### Questions to answer
a) Please rewrite the paragraph of the Clover Health Q&A that begins "Yeah. The search is actively underway." in two or three shorter sentences, keeping its main facts.
b) Extend the Clover Health Q&A past its final line, carrying on the discussion of where Clover Assistant could be used.

### Source extract
---

Great. Our next question comes from Booth Lover. How is the CFO search going, and do you foresee an announcement in 2021? Maybe I'll hand this to Mark.
Yeah. The search is actively underway. Each search carries its own life, so it's hard to predict when it will be concluded, but it is active. We are receiving candidates to evaluate, so it's well underway. In the meantime, I will remain in place until that transition begins.
Awesome. I just add that and the Mark, the team that we've assembled and some additional folks Mark has brought on has given us a lot of bandwidth and runway to be patient and really bring on the next great candidate.
Great. We have another question from Lowbrow High Standards. When you say your mission is to improve every life, does this mean you envision the future of Clover Assistant expanding its radius beyond Medicare Advantage individuals? Can one expect, as Clover Health grows, to eventually see the Clover Assistant deployed for the use of the general population? If so, what metrics are you waiting for to expand into the open market? Andrew, why don't you take this question?
Yeah. I'll jump in first and then toss to Vivek. Definitely from the Clover Assistant perspective, our goal here is to help as many people as possible. It was built to help manage chronic disease, you know, bring precision medicine to a large population on that wide network, and those concepts are applicable to pretty much all of healthcare. While we do use Clover Assistant first within our Medicare Advantage plans, but then we launched it within Direct Contracting to the fee-for-service population as well. I think you'll see that we're able to bring it in the future to many other places, including potentially third-party payers who can also use Clover Assistant or anyone who's bearing risk.
Like, you know, there's ways that we can actually help have those folks be managed with CA as well. That's why we share the lives under Clover Assistant statistic. That's agnostic of any particular business line, and we're always looking for ways to increase the total number of lives under Clover Assistant management because that's what we built it to do. Vivek, do you wanna add anything?

---

### Records supplied
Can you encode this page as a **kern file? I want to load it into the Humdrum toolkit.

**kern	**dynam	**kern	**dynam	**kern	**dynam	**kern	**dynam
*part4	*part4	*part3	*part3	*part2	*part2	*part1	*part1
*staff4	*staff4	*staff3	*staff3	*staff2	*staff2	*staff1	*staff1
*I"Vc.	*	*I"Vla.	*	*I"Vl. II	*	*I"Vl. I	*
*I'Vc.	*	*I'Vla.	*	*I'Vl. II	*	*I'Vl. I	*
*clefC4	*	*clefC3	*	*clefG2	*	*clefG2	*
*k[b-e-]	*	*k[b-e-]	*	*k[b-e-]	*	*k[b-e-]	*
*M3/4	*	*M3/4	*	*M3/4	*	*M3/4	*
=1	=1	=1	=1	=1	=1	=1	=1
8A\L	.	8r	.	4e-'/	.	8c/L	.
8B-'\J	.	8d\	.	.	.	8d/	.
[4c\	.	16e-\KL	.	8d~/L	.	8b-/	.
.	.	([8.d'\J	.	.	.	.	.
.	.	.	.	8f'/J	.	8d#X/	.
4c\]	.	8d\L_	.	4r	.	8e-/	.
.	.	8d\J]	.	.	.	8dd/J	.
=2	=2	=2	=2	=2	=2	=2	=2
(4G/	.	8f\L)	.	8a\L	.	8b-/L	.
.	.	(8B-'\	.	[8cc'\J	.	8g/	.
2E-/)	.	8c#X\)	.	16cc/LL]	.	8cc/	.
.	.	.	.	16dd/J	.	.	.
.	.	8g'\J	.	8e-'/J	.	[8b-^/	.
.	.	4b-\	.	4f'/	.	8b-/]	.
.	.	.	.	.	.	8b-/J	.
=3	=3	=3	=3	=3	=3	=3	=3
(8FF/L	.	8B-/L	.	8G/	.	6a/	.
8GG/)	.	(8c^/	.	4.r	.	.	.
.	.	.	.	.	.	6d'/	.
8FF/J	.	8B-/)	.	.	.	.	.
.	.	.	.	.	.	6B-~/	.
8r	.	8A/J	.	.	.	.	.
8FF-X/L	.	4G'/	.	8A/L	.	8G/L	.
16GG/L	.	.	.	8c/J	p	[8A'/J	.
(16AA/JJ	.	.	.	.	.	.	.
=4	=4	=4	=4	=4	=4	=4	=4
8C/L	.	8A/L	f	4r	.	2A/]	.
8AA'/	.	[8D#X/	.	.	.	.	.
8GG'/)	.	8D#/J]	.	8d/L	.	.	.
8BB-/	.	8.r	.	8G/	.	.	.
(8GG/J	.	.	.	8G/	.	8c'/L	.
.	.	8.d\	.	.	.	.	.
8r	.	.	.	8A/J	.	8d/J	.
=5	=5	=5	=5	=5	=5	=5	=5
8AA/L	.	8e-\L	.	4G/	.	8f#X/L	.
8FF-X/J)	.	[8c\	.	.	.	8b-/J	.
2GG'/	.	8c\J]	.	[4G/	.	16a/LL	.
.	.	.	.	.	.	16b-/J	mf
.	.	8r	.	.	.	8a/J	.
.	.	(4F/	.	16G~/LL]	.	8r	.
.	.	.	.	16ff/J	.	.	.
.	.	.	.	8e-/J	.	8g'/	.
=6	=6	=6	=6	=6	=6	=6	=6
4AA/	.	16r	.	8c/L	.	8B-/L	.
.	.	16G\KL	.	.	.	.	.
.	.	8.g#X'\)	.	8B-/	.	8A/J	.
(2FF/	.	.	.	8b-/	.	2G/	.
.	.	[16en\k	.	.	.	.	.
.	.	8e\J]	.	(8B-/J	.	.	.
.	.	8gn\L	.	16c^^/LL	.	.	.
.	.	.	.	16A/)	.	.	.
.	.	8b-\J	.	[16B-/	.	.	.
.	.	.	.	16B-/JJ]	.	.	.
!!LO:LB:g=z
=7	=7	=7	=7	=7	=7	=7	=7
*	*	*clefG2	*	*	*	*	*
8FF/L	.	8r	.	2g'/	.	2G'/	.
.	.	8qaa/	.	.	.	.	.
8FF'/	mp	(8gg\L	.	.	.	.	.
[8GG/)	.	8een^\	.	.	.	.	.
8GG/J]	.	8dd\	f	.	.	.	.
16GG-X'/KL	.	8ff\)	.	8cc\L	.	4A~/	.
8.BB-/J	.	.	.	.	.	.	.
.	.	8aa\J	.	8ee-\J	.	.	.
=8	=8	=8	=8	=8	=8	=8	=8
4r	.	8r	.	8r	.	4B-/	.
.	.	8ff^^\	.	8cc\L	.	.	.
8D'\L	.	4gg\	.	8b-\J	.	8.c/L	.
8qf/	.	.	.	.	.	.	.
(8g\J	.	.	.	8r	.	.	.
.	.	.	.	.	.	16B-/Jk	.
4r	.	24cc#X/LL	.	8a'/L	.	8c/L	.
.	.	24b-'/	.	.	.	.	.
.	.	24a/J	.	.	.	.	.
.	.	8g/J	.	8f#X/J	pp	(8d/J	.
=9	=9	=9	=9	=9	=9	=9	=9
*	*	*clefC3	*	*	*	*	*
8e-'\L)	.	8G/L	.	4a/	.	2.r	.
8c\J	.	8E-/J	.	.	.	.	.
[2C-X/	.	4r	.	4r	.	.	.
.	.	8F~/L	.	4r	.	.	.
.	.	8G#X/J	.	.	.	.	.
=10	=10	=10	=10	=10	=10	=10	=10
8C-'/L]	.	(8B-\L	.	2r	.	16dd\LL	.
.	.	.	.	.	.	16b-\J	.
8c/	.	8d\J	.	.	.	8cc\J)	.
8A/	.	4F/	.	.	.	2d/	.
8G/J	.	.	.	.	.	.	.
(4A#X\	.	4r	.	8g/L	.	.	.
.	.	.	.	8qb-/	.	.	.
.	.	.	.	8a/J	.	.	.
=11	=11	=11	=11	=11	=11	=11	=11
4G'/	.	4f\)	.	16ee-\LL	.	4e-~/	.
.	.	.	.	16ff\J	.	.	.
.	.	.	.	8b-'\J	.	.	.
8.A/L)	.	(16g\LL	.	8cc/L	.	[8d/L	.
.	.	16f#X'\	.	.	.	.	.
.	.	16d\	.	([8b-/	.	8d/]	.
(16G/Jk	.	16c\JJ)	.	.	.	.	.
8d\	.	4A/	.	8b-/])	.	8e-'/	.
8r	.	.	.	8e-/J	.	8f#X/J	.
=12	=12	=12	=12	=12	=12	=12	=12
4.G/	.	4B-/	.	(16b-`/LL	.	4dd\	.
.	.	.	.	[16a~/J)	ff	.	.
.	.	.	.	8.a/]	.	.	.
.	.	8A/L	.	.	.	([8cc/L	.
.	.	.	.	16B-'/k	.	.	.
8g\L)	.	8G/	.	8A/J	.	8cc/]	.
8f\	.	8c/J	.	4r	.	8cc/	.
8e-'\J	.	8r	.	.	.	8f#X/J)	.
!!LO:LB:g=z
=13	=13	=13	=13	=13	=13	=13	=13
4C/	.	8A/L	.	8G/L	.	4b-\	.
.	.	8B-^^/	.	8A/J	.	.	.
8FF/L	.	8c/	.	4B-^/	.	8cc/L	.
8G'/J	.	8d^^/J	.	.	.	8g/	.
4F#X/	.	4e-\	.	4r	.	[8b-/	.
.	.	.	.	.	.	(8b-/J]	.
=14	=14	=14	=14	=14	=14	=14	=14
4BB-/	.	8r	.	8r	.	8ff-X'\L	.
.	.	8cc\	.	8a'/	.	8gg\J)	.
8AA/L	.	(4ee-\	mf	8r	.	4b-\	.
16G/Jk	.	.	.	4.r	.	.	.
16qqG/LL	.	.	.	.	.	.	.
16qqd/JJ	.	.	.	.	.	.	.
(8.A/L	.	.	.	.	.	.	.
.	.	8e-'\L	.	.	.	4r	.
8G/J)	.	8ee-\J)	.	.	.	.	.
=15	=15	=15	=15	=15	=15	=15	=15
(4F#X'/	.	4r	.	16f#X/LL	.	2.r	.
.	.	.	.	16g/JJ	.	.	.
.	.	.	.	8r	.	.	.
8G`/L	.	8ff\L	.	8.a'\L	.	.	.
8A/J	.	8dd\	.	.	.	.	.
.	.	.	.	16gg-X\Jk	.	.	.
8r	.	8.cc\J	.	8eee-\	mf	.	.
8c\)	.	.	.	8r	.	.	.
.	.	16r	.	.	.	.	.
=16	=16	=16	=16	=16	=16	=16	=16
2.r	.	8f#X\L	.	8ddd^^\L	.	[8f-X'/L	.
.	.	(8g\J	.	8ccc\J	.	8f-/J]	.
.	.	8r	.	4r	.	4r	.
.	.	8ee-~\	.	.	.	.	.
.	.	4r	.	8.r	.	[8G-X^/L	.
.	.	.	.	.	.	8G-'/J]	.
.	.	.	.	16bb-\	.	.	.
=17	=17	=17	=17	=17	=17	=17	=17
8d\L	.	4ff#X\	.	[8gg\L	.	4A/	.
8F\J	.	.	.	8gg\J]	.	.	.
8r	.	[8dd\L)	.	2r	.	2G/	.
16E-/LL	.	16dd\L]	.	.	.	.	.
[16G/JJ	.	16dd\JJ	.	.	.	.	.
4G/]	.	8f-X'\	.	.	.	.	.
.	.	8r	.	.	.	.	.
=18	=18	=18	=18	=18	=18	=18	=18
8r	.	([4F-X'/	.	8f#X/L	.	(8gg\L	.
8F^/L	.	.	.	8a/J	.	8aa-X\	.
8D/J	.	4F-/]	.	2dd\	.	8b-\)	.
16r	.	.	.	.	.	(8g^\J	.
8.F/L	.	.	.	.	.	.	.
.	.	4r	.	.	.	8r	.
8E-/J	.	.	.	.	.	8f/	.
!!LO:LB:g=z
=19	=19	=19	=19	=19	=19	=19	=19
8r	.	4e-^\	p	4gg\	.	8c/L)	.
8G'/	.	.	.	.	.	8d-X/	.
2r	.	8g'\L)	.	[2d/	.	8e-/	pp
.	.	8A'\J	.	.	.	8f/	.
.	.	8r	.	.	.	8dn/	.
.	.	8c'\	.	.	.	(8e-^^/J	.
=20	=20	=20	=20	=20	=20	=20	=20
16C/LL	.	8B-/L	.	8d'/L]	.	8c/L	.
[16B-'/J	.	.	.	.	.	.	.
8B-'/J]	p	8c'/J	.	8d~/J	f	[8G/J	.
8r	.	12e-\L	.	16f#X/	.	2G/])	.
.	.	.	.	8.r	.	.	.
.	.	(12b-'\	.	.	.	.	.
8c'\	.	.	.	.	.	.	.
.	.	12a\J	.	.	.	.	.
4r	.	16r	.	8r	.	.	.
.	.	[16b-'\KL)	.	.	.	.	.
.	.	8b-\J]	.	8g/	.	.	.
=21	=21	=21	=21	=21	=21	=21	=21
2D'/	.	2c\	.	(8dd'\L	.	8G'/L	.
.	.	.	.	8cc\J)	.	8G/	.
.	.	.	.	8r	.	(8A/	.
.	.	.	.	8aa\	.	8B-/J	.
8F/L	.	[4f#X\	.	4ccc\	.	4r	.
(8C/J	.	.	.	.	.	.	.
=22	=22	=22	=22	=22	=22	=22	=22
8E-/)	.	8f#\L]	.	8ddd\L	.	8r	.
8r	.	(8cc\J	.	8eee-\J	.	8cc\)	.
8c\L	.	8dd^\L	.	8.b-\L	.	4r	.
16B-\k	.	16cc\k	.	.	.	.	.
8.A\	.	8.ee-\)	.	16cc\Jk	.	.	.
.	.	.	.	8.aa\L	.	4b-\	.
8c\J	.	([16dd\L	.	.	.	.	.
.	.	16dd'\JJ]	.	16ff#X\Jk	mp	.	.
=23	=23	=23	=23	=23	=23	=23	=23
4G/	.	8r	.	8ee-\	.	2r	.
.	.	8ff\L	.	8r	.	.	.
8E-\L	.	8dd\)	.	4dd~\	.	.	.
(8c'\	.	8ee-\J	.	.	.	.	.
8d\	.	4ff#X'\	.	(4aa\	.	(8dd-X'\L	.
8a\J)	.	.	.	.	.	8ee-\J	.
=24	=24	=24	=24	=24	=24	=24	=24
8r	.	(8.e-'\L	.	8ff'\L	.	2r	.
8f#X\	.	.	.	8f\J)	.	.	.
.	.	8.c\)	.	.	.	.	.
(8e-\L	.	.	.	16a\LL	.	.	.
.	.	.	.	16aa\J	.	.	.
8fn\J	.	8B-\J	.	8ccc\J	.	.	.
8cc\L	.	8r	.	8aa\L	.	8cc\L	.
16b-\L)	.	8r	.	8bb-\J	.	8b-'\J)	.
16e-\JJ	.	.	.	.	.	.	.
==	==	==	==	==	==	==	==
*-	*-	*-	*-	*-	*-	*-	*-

---

### Numbered responses
a) The CFO search is active, and candidates are already being evaluated. Because each search runs its own course, it's hard to say when it will end. The speaker will remain in place until the transition begins.

b)
Yeah. The only thing I would add is since the founding of the company many years ago, we've always been clear and very intentional about saying every life and not every Medicare life as our mission. Our mission is where we wanna get to over the long term. We feel, while ambitious, it's something that we will achieve over time.
Great. Our last Reddit question comes from Choice Diet. Does Clover intend to expand into managed care plans for Medicaid in any of the 50 states or to license Clover Assistant to companies that provide such coverage? Vivek?
A great question. We've definitely, especially of late, been actively thinking about ways to drive massive positive impact into Medicaid, from a mission perspective and ability to drive unique impact there. We think we could be well positioned, particularly around the Clover Assistant infrastructure. The goal. I'll stop there, but we'll share more on that in the future.
Great. Vivek, you wanna give any closing comments?
Big thank you to the team for a really tremendous quarter and huge improvement versus Q2. We're excited about what's happening on the growth side, on MA and fee-for-service, and a really big milestone for us to get to pretty massive traction in Georgia, and we think that's really exciting for the next many years.
This concludes today's conference call. Thank you for joining. You may now disconnect. Have a great day. Stay safe.